The amendments to the Spatial Planning Act of 26 November 2012 introduced a new Article 124a, specifying explicitly the list of the parties concerned eligible to request the drafting of a detailed development plan. The legal provisions read that the permission to draft a detailed development plan may be granted at the request and at the sole expense of the parties concerned as follows: (i) land owners; (ii) concessionaires; (iii) persons entitled to build in another person’s property by virtue of law; or (iv) other persons as specified by law. Depending on the status of the property where works would possibly be carried out, the following authorities are competent to permit the drafting of a detailed development plan:
- the Municipal Council at the proposal of the Mayor of the municipality;
- the Mayor of the municipality at the proposal of the Chief Architect, where the detailed development plan is intended to cover a part of an urban area (except for communities of national importance) within a single neighbourhood or, in the case of the capital city or the other big cities subdivided into districts, within three neighbourhoods;
- the Regional Governor in cases where the detailed development plan is intended for the implementation of projects of regional importance or projects covering the territory of more than one municipality;
- the Minister of Regional Development and Public Works in cases where the detailed development plan would possibly cover territories located in more than one region or entails the implementation of projects of national importance.

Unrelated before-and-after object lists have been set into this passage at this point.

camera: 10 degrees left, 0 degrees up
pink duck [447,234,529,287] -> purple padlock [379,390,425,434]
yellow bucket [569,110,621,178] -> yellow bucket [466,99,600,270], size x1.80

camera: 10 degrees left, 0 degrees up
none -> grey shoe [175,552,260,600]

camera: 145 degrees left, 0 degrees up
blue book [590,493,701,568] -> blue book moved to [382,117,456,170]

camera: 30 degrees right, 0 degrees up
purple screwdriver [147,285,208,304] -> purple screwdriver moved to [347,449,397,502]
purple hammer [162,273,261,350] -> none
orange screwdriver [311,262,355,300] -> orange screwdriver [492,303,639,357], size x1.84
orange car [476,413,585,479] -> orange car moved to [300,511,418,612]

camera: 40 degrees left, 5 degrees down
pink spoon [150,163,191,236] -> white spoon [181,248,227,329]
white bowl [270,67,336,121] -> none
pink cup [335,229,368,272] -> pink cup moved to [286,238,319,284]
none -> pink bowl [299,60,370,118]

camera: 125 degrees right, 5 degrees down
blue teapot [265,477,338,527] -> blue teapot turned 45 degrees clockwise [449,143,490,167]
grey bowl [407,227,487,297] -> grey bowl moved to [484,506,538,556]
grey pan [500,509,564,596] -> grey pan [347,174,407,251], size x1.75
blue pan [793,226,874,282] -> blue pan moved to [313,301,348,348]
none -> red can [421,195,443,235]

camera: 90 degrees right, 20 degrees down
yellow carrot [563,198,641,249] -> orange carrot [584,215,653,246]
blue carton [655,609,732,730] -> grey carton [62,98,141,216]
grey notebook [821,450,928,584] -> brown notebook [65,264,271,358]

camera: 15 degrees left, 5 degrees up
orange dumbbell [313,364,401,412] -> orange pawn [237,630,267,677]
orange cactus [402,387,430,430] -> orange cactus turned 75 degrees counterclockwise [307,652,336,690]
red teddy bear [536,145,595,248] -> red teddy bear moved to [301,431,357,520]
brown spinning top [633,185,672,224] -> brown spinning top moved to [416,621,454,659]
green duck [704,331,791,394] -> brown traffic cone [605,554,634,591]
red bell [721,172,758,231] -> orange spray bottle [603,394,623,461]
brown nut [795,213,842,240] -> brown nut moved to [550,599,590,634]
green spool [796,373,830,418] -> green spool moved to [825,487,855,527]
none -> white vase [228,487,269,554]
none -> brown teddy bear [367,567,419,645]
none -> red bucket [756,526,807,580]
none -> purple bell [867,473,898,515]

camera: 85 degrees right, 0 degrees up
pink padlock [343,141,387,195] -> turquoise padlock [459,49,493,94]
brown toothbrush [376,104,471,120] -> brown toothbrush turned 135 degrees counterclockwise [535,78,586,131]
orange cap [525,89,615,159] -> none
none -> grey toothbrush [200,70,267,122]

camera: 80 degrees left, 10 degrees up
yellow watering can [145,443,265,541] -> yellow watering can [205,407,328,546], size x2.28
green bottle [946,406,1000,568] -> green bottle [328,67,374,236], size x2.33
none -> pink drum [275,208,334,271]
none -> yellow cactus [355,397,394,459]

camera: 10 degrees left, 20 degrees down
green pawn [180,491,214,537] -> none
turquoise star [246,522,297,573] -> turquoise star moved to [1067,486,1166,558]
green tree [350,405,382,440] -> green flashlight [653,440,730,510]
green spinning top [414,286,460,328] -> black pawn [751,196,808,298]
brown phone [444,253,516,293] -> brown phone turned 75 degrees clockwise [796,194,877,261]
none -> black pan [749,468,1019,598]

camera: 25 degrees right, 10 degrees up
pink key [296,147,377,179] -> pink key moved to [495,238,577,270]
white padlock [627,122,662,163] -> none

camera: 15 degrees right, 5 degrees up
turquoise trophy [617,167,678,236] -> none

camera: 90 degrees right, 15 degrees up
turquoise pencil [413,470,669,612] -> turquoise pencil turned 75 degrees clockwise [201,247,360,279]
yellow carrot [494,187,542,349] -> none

It is interesting to examine the intention of the law-maker in the wording of item (iv) above, i.e. the permission to draft a detailed development plan may be granted also at the request and at the sole expense of “other persons as specified by law”. The applicability of this provision depends on the existence of an explicit provision in a special law, which authorizes certain persons who are parties concerned and may commission the drafting of a detailed development plan. A special law in this sense is the Energy Act. It contains the explicit wording that the person who will build and operate energy facilities is a party concerned for the purposes of the drafting of a detailed development plan within the meaning of the Spatial Planning Act (SPA). The Energy Act makes reference to a repealed SPA provision to the same effect and therefore the relevant provisions of the existing Article 124a SPA apply by analogy.
The authorization procedure for the preparation of a detailed development plan begins with the filing of an application for the granting of a permission to draft a detailed development plan supported by terms of reference. The permission specifies the scope, objectives and tasks of the project, the type of the detailed development plan, as well as the way in which the land property will be consolidated. Permissions are granted within a month of the date of the application and they are not subject to challenge. Permissions approve the terms of reference as proposed by the person commissioning the drafting of the plan. The terms of reference contain justification of the need for the plan and specify the requirements to the scope, time limits and implementation stages of the plan. They are supported by relevant information about the current condition and the existing development concepts, schemes and plans related to the respective territory.